Canada steel: what’s behind the boom in global production?

Largest production increase in six years coming from giant players like ArcelorMittal as demand from China slows

The last time Canada made a serious effort to revive the moribund steel industry, the result was the Mulroney government’s disastrous failure to renegotiate the North American Free Trade Agreement.

Steel: Canadian conservatives bet on finding another lifeline Read more

This time the sands are shifting as Canada’s prime minister, Justin Trudeau, flies to China this week hoping to persuade China’s communist leaders to open up the Chinese economy to Canadian companies, as the US has done over the past two years.

That’s a big ask, as the price of Canadian steel has soared since the Trudeau government hiked the carbon price to meet EU emissions targets. The most active player in this boom is the world’s largest steelmaker, ArcelorMittal, which in 2017 has increased its steel production by 11% compared with the year before.

The rising cost of steel in Canada means consumers are paying almost as much at the checkout as they do in the US, Europe or Japan.

Trudeau hopes to get China to buy Canadian steel and plastics. China is the world’s largest manufacturer of such goods and Canada has many of the critical factors on its side.

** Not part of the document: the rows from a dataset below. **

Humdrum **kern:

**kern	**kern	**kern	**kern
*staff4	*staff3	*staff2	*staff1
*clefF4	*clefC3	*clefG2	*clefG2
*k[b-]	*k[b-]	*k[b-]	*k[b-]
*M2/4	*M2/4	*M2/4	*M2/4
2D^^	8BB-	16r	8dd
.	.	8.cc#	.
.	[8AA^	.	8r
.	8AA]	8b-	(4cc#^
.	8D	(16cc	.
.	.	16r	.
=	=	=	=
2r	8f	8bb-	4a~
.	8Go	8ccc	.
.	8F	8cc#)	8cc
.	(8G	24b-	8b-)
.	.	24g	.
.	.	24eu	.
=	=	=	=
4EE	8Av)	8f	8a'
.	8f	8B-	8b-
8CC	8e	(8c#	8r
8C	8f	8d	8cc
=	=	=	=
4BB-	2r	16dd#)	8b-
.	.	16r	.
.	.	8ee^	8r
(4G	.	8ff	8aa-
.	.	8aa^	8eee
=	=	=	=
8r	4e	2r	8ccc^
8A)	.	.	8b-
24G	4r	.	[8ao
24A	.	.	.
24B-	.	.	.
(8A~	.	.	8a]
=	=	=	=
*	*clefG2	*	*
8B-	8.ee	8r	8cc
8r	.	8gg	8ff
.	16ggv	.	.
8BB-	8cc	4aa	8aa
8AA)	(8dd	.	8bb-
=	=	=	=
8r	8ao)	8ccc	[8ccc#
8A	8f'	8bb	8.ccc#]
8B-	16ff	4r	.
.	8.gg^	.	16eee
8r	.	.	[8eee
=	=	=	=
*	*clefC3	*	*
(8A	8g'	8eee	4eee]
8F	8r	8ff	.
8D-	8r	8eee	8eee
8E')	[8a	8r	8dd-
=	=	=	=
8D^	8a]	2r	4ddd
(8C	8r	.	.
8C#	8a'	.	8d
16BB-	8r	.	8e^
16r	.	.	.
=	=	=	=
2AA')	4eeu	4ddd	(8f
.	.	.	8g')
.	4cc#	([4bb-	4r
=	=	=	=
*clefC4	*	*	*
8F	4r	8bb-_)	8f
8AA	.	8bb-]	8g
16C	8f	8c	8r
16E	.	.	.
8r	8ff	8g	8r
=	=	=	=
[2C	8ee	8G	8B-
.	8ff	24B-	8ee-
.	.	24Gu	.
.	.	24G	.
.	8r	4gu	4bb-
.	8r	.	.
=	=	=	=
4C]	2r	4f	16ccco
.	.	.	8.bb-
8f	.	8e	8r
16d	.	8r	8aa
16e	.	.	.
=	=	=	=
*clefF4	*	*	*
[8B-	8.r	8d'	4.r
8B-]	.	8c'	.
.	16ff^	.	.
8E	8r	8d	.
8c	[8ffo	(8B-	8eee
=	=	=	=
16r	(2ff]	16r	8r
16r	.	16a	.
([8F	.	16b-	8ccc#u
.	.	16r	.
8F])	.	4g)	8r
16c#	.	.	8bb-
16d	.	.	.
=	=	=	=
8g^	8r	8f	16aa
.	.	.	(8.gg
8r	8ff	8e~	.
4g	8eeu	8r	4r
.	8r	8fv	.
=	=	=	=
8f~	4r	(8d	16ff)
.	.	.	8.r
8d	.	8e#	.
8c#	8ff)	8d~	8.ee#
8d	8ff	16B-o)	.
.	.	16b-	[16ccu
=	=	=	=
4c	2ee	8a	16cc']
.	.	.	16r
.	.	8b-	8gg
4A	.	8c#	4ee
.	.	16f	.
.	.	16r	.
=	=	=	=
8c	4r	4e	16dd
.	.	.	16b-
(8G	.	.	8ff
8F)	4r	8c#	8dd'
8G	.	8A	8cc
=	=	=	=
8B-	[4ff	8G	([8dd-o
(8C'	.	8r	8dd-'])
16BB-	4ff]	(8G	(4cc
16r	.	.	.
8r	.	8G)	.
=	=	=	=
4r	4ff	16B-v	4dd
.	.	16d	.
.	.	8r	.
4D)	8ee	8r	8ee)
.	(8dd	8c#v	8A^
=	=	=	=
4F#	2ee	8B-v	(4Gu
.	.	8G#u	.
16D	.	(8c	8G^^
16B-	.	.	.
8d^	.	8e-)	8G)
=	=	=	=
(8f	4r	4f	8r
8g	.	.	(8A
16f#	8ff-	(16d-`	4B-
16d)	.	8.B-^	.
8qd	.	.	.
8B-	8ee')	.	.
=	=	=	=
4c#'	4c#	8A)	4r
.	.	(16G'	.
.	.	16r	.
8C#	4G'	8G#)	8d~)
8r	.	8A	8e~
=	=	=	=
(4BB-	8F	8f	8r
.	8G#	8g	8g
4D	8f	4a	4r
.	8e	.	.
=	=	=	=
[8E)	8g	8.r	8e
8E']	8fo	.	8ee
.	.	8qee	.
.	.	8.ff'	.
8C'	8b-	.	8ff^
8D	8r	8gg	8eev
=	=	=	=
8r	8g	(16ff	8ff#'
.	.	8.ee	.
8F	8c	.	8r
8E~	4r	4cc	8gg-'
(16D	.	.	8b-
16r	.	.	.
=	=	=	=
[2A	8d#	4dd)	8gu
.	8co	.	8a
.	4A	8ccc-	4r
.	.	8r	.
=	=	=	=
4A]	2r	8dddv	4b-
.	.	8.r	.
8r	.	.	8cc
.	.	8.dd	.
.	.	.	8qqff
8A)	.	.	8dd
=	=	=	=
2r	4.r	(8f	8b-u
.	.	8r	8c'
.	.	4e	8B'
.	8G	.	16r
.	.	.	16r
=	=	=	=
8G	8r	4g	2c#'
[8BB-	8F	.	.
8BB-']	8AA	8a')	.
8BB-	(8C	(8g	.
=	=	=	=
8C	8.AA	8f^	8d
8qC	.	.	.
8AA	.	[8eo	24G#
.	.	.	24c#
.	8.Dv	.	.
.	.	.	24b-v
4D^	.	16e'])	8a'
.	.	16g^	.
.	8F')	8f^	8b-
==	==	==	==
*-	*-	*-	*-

The prices of imports of these products into Canada spiked by more than 6% in August compared with the previous month, while imports from the US have fallen by 11% according to the Bank of Canada.

“Prices are higher for Canadian steel products, so producers are looking to export. So they have big incentives to find a way to switch to new technology,” said Shane Enright, a vice-president at ARC Financial. “But Canadian steel is growing in popularity for shippers in the US.”

Despite billions spent on carbon pricing in Canada, such exports are prohibited from the US. In 2010, Canada moved to ban shippers from using “foreign-sourced” steel as a trade barrier against the US.

Politicians have also cracked down on sales that potentially benefit the Canadian coal industry, sending a “strong signal” to steelmakers to switch to “Green steel”.

Experts believe Green steel is a contentious issue because of concerns among the mostly southern US milling business that using steel from Canada would make it tougher to turn a profit.

A big part of the equation is the single largest steel project in Canada’s history.

In 2016, ArcelorMittal began a multi-billion-dollar operation to expand operations at its northern Quebec steel plant and begin production of “Green steel”.

ArcelorMittal’s plan has received a generous $450m in federal and provincial funds to build a new building that will produce the metal lighter, stronger and blemish-free.

Canada has set a goal of producing 1.4m tonnes of Green steel by 2025 and forecasts a market for the material in the tens of millions of tonnes per year within a decade.

A survey by ARC Financial found 3,866 Canadian steel mills, automotive companies and other manufacturers tested it in 2017. But the dark side is that there are many open questions as to whether this could ever become a mainstream material.

There is little understanding of Green steel among those who spend the time analysing steel supplies, said Kevin Hamilton, a steel analyst at ARC Financial.

Canadian taxpayers will pay for this experiment, with ArcelorMittal picking up at least $1bn in project costs, the government of Quebec paying for an engineering report, and the provincial government promising to spend an additional $1bn on local business training programs, a source close to the project said.

“We think it’s important, but I think it will take time. But if it becomes the most popular steel in the world it’s possible there will be a significant shift of usage away from European and US-sourced Steel,” said Enright.